[YOUR GOAL] Every line below needs to be reproduced exactly.

+++

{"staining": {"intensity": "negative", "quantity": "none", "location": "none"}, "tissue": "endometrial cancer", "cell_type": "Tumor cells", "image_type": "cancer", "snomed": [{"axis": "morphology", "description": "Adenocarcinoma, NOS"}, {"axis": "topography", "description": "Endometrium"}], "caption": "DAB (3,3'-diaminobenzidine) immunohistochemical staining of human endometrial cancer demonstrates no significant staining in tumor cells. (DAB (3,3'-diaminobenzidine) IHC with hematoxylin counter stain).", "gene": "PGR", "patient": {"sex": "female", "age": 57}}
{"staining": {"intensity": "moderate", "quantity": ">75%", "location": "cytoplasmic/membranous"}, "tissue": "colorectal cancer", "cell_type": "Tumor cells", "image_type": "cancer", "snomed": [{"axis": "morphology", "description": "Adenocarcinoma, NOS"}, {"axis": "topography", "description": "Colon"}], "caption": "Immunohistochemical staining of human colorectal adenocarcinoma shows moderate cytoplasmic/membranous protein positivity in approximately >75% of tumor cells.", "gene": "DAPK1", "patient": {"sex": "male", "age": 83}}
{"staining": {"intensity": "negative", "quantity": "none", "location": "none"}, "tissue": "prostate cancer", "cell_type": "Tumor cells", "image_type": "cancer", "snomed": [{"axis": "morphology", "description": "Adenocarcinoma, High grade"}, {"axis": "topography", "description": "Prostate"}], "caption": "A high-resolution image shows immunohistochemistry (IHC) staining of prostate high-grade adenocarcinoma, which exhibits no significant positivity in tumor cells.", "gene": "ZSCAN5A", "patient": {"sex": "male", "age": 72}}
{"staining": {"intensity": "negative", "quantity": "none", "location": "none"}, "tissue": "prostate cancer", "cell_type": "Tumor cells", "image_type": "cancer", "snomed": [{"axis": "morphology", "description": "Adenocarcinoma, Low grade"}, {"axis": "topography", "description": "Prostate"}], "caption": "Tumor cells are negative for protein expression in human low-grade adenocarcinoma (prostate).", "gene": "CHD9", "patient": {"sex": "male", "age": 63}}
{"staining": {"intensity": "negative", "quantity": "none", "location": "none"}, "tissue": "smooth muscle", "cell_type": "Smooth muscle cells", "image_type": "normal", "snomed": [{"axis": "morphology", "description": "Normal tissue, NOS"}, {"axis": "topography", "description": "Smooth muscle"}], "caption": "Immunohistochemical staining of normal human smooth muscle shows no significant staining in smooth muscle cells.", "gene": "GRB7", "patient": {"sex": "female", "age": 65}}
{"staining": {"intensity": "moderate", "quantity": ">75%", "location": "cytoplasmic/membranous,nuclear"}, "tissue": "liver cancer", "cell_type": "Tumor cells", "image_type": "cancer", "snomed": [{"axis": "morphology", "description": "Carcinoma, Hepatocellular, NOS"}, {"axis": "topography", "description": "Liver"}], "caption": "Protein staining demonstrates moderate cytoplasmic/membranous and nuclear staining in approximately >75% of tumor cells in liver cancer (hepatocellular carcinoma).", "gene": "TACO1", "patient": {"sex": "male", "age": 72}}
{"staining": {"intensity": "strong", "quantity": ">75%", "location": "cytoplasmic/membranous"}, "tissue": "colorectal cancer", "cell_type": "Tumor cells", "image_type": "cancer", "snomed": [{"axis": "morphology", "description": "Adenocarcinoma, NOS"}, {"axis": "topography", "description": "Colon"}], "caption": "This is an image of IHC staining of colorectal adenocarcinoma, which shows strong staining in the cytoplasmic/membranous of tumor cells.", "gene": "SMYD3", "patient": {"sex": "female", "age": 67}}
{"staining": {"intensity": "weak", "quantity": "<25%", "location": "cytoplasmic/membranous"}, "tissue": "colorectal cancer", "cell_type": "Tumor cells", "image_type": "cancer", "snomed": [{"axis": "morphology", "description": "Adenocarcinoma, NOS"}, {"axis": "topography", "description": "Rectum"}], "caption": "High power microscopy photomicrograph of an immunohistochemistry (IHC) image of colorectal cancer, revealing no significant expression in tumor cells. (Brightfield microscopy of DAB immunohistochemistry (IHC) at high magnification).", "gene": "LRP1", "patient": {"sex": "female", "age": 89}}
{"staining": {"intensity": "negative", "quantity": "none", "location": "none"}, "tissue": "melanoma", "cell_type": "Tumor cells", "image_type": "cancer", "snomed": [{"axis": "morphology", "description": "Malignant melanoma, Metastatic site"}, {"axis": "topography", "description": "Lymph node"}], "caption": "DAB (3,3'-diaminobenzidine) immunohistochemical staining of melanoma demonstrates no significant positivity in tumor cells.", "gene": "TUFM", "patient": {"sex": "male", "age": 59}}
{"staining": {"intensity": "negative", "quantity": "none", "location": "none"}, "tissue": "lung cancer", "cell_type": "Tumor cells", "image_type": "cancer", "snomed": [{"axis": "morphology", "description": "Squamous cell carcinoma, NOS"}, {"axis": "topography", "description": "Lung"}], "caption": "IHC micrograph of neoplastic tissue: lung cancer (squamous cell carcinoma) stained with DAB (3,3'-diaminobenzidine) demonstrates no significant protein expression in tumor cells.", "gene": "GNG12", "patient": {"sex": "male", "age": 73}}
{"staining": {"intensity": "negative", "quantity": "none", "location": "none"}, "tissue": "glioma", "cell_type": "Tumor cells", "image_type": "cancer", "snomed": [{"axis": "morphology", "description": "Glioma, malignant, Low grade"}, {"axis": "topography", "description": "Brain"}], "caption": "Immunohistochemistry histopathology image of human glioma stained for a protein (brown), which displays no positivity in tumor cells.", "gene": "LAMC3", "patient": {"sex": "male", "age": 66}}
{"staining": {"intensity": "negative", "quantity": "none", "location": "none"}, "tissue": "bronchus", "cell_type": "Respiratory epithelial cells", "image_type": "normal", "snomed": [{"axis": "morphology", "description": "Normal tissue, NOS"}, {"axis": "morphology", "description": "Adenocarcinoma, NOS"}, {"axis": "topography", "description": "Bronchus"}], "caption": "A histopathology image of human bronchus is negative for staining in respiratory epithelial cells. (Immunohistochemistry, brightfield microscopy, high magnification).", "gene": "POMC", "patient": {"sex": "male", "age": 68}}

+++

[RESPONSE TO THIS TASK]
{"staining": {"intensity": "negative", "quantity": "none", "location": "none"}, "tissue": "endometrial cancer", "cell_type": "Tumor cells", "image_type": "cancer", "snomed": [{"axis": "morphology", "description": "Adenocarcinoma, NOS"}, {"axis": "topography", "description": "Endometrium"}], "caption": "DAB (3,3'-diaminobenzidine) immunohistochemical staining of human endometrial cancer demonstrates no significant staining in tumor cells. (DAB (3,3'-diaminobenzidine) IHC with hematoxylin counter stain).", "gene": "PGR", "patient": {"sex": "female", "age": 57}}
{"staining": {"intensity": "moderate", "quantity": ">75%", "location": "cytoplasmic/membranous"}, "tissue": "colorectal cancer", "cell_type": "Tumor cells", "image_type": "cancer", "snomed": [{"axis": "morphology", "description": "Adenocarcinoma, NOS"}, {"axis": "topography", "description": "Colon"}], "caption": "Immunohistochemical staining of human colorectal adenocarcinoma shows moderate cytoplasmic/membranous protein positivity in approximately >75% of tumor cells.", "gene": "DAPK1", "patient": {"sex": "male", "age": 83}}
{"staining": {"intensity": "negative", "quantity": "none", "location": "none"}, "tissue": "prostate cancer", "cell_type": "Tumor cells", "image_type": "cancer", "snomed": [{"axis": "morphology", "description": "Adenocarcinoma, High grade"}, {"axis": "topography", "description": "Prostate"}], "caption": "A high-resolution image shows immunohistochemistry (IHC) staining of prostate high-grade adenocarcinoma, which exhibits no significant positivity in tumor cells.", "gene": "ZSCAN5A", "patient": {"sex": "male", "age": 72}}
{"staining": {"intensity": "negative", "quantity": "none", "location": "none"}, "tissue": "prostate cancer", "cell_type": "Tumor cells", "image_type": "cancer", "snomed": [{"axis": "morphology", "description": "Adenocarcinoma, Low grade"}, {"axis": "topography", "description": "Prostate"}], "caption": "Tumor cells are negative for protein expression in human low-grade adenocarcinoma (prostate).", "gene": "CHD9", "patient": {"sex": "male", "age": 63}}
{"staining": {"intensity": "negative", "quantity": "none", "location": "none"}, "tissue": "smooth muscle", "cell_type": "Smooth muscle cells", "image_type": "normal", "snomed": [{"axis": "morphology", "description": "Normal tissue, NOS"}, {"axis": "topography", "description": "Smooth muscle"}], "caption": "Immunohistochemical staining of normal human smooth muscle shows no significant staining in smooth muscle cells.", "gene": "GRB7", "patient": {"sex": "female", "age": 65}}
{"staining": {"intensity": "moderate", "quantity": ">75%", "location": "cytoplasmic/membranous,nuclear"}, "tissue": "liver cancer", "cell_type": "Tumor cells", "image_type": "cancer", "snomed": [{"axis": "morphology", "description": "Carcinoma, Hepatocellular, NOS"}, {"axis": "topography", "description": "Liver"}], "caption": "Protein staining demonstrates moderate cytoplasmic/membranous and nuclear staining in approximately >75% of tumor cells in liver cancer (hepatocellular carcinoma).", "gene": "TACO1", "patient": {"sex": "male", "age": 72}}
{"staining": {"intensity": "strong", "quantity": ">75%", "location": "cytoplasmic/membranous"}, "tissue": "colorectal cancer", "cell_type": "Tumor cells", "image_type": "cancer", "snomed": [{"axis": "morphology", "description": "Adenocarcinoma, NOS"}, {"axis": "topography", "description": "Colon"}], "caption": "This is an image of IHC staining of colorectal adenocarcinoma, which shows strong staining in the cytoplasmic/membranous of tumor cells.", "gene": "SMYD3", "patient": {"sex": "female", "age": 67}}
{"staining": {"intensity": "weak", "quantity": "<25%", "location": "cytoplasmic/membranous"}, "tissue": "colorectal cancer", "cell_type": "Tumor cells", "image_type": "cancer", "snomed": [{"axis": "morphology", "description": "Adenocarcinoma, NOS"}, {"axis": "topography", "description": "Rectum"}], "caption": "High power microscopy photomicrograph of an immunohistochemistry (IHC) image of colorectal cancer, revealing no significant expression in tumor cells. (Brightfield microscopy of DAB immunohistochemistry (IHC) at high magnification).", "gene": "LRP1", "patient": {"sex": "female", "age": 89}}
{"staining": {"intensity": "negative", "quantity": "none", "location": "none"}, "tissue": "melanoma", "cell_type": "Tumor cells", "image_type": "cancer", "snomed": [{"axis": "morphology", "description": "Malignant melanoma, Metastatic site"}, {"axis": "topography", "description": "Lymph node"}], "caption": "DAB (3,3'-diaminobenzidine) immunohistochemical staining of melanoma demonstrates no significant positivity in tumor cells.", "gene": "TUFM", "patient": {"sex": "male", "age": 59}}
{"staining": {"intensity": "negative", "quantity": "none", "location": "none"}, "tissue": "lung cancer", "cell_type": "Tumor cells", "image_type": "cancer", "snomed": [{"axis": "morphology", "description": "Squamous cell carcinoma, NOS"}, {"axis": "topography", "description": "Lung"}], "caption": "IHC micrograph of neoplastic tissue: lung cancer (squamous cell carcinoma) stained with DAB (3,3'-diaminobenzidine) demonstrates no significant protein expression in tumor cells.", "gene": "GNG12", "patient": {"sex": "male", "age": 73}}
{"staining": {"intensity": "negative", "quantity": "none", "location": "none"}, "tissue": "glioma", "cell_type": "Tumor cells", "image_type": "cancer", "snomed": [{"axis": "morphology", "description": "Glioma, malignant, Low grade"}, {"axis": "topography", "description": "Brain"}], "caption": "Immunohistochemistry histopathology image of human glioma stained for a protein (brown), which displays no positivity in tumor cells.", "gene": "LAMC3", "patient": {"sex": "male", "age": 66}}
{"staining": {"intensity": "negative", "quantity": "none", "location": "none"}, "tissue": "bronchus", "cell_type": "Respiratory epithelial cells", "image_type": "normal", "snomed": [{"axis": "morphology", "description": "Normal tissue, NOS"}, {"axis": "morphology", "description": "Adenocarcinoma, NOS"}, {"axis": "topography", "description": "Bronchus"}], "caption": "A histopathology image of human bronchus is negative for staining in respiratory epithelial cells. (Immunohistochemistry, brightfield microscopy, high magnification).", "gene": "POMC", "patient": {"sex": "male", "age": 68}}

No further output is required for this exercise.